● What you need to do
In the blog post below on data security, where did someone buy the mp3 player that held military files from Iraq?

======== Source ========

Monday, March 9, 2009

Forget Hard Drives, Thumb Drives, Secure Servers...

...if you have some documents you want to keep private, print them out, don't save them in electronic form, and put them in an old-fashioned safe. Or under your mattress. Seriously.

It's been a bad few months for data security--I don't know whether there's something in the drinking water that's making people more stupid than usual, or if the IT gods are angry, but nothing much seems to be safe on computers or any other member of the electronic family.

In January, someone bought an mp3 player in an Oklahoma thrift store, only to find it contained military files from Iraq--including mission briefs.

In February, we learned that nearly 70 computers are missing from the Los Alamos nuclear weapons lab.

And if you're at all curious about NATO's "Master Narrative" for Afghanistan--including what information is to be kept from journalists--you can download it here.

======== Stored data ========

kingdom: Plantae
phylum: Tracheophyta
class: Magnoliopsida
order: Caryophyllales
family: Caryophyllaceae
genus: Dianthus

========

● The reply
In an Oklahoma thrift store.